The short version: AO approximates the occlusion of direct lighting from a distant hemispherical light source

The long version:

AO essentially approximates the shadowing/visibility that you would use for computing diffuse lighting from a distant light source that covers the entire hemisphere that's visible for a surface (hence Hodgman's comment about sky lighting). It actually works fairly well for the case where you have an infinitely distant light source that has a constant incoming lighting for every direction on the hemisphere. To understand why, let's look at the integral for computing AO:

AO = IntegrateAboutHemisphere(Visibility(L) * (N dot L)) / Pi

where "Visibility(L)" is a visibility term that returns 0.0 if a ray intersects geometry in the direction of 'L', and 1.0 otherwise. Note that the "1 / Pi" bit is there because the integral of the cosine term (the N dot L part) comes out to Pi, and so we must divide by Pi to get a result that's of the range [0, 1].

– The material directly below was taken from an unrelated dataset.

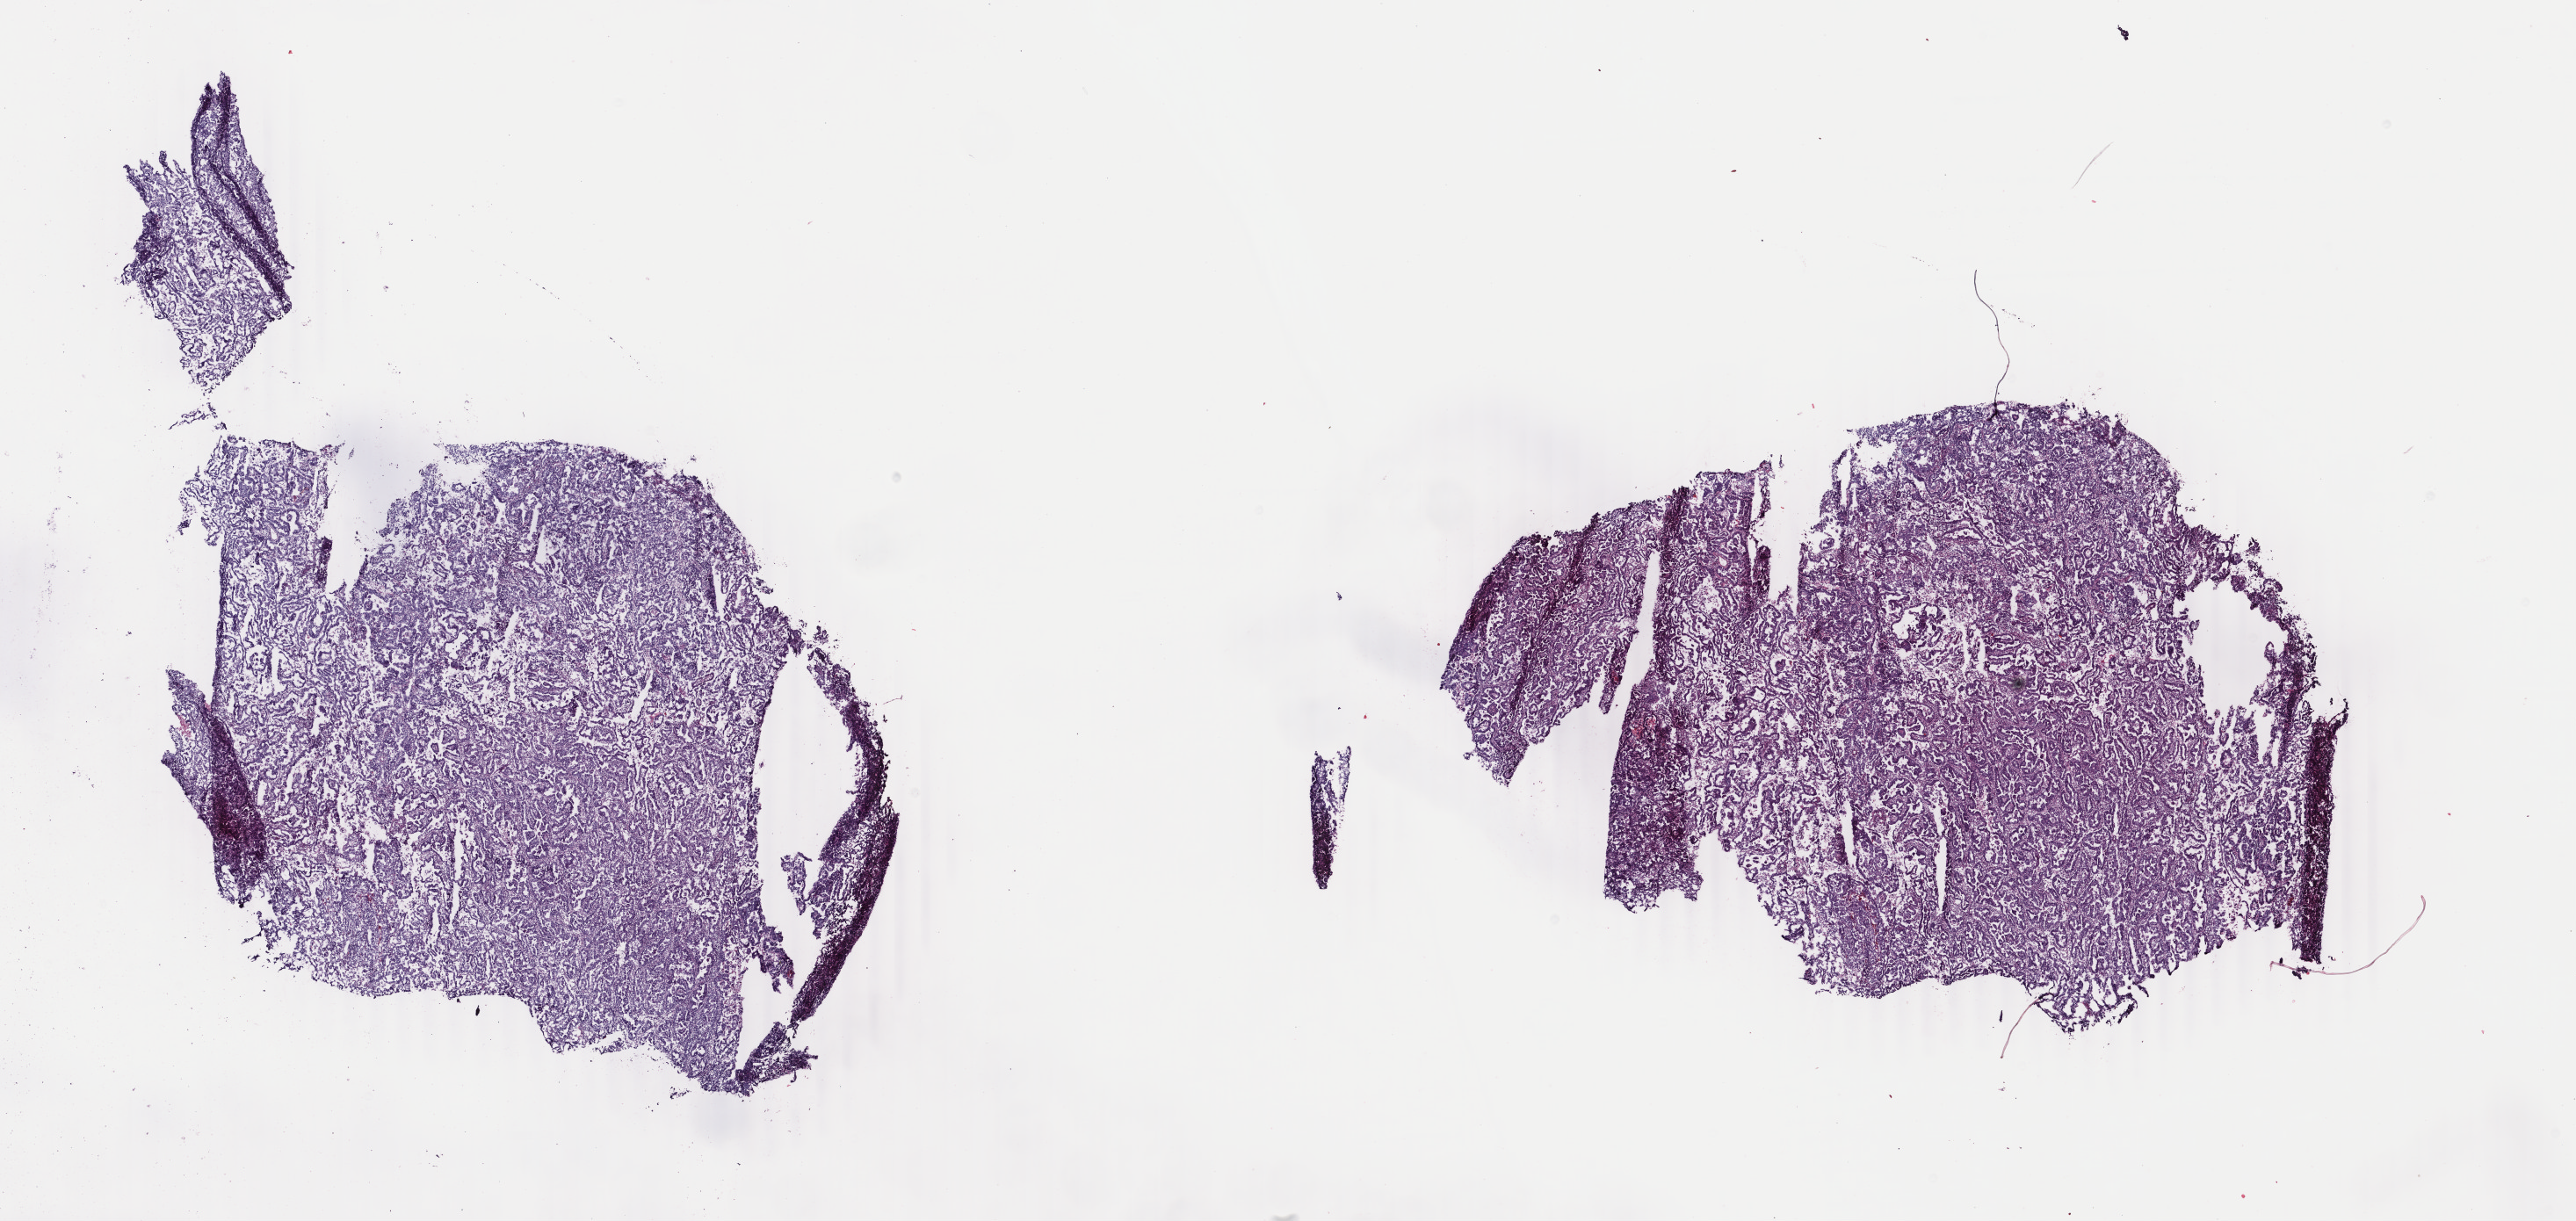
H&E-stained whole-slide image — low-resolution overview of the scanned area, about 23.3 x 11.1 mm (from a 40x scan). Frozen section. Primary tumour sample from the uterus. Patient: female, age at initial diagnosis 79 years. Histologic grade: G3 (poorly differentiated). Composition of this section per pathologist review: tumour cells 45%, tumour nuclei 60%, normal cells 0%, stromal cells 45%, necrosis 10%. Inflammatory infiltration, as recorded: lymphocyte infiltration 10%, monocyte infiltration 4%, neutrophil infiltration 2%.
Pathologic diagnosis: Serous cystadenocarcinoma, NOS (endometrium). FIGO stage: IIIC.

Now let's look at the integral for computing direct diffuse lighting (no indirect bounce) from an infinitely distant light source (like the sky), assuming a diffuse albedo of 1:

Diffuse = IntegrateAboutHemisphere(Visibility(L) * Lighting(L) * (N dot L)) / Pi

where "Lighting(L)" is the sky lighting in that direction.

When we use AO for sky light, we typically do the equivalent of this:

Diffuse = AO * IntegrateAboutHemisphere(Lighting(L) * (N dot L)) / Pi,

which if we substitute in the AO equation gives us this:

Diffuse = (IntegrateAboutHemisphere(Visibility(L) * (N dot L)) / Pi) * (IntegrateAboutHemisphere(Lighting(L) * (N dot L)) / Pi)

Unfortunately this is not the same integral that we used earlier for computing direct lighting, since you generally can't just pull out terms from an integral like that and get the correct result. The only time we can do this is if the Lighting term is constant for the entire hemisphere, in which case we can pull it out like this:

Diffuse = Lighting * IntegrateAboutHemisphere(Visibility(L) * (N dot L)) / Pi

Which means that we can plug in the AO like so:

Diffuse = Lighting * AO

and it works! Unfortunately, the case we've constructed here isn't a very realistic one for two reasons:

- Very rarely is the incoming lighting constant in all directions surrounding a surface, unless perhaps if you live in The Matrix. Even for the case of a skydome you have some spots that are brighter with different hue due to sun scattering, or cloud coverage. For such cases you need to perform Visibility * Lighting inside of the integral in order to get the correct direct lighting. However, the approximation can still be fairly close to the ground truth as long as the lighting is pretty low frequency (in other words, the intensity/hue doesn't rapidly change from one direction to another). For high-frequency lighting, the approximation will be pretty poor. The absolute worse case is an infinitely small point light, which should produce perfectly hard shadows.
- In reality, indirect lighting will be bouncing off of the geometry surrounding the surface. For AO we basically assume that all of the surrounding geo is totally black and has no light reflecting off of it, which is of course never the case. When considering purely emissive light sources it's okay to have a visibility term like we had in our integral, however you then need to have a second integral that integrates over the hemisphere and computes indirect lighting from all other visible surfaces.

Reason #1 is why you see the general advice to only apply it to "ambient" terms, since games often partition lighting into low-frequency indirect lighting (often computed offline) that's combined with high-frequency direct lighting from analytical light sources. The "soft" AO occlusion simply doesn't look right when applied to small light sources, since the shadows should be "harder" for those cases. You also don't want to "double darken" your lighting for cases where the dynamic lights also have a dynamic shadowing term from shadow maps.

As for #2, that's tougher. Straightforward AO will *always* over-darken compared to ground truth, since it doesn't account for bounce lighting. It's possible to do a PRT-style computation where you try to precompute how much light bounces off of neighboring surfaces, but that can exacerbate issues caused by non-constant lighting about the hemisphere, and also requires having access to the material properties of the surfaces. It's also typically not possible to this very well for real-time AO techniques (like SSAO), and so you generally don't see anyone doing that. Instead it's more common to have hacks like only considering close-by surfaces as occluders, or choosing a fixed AO color to fake bounced lighting.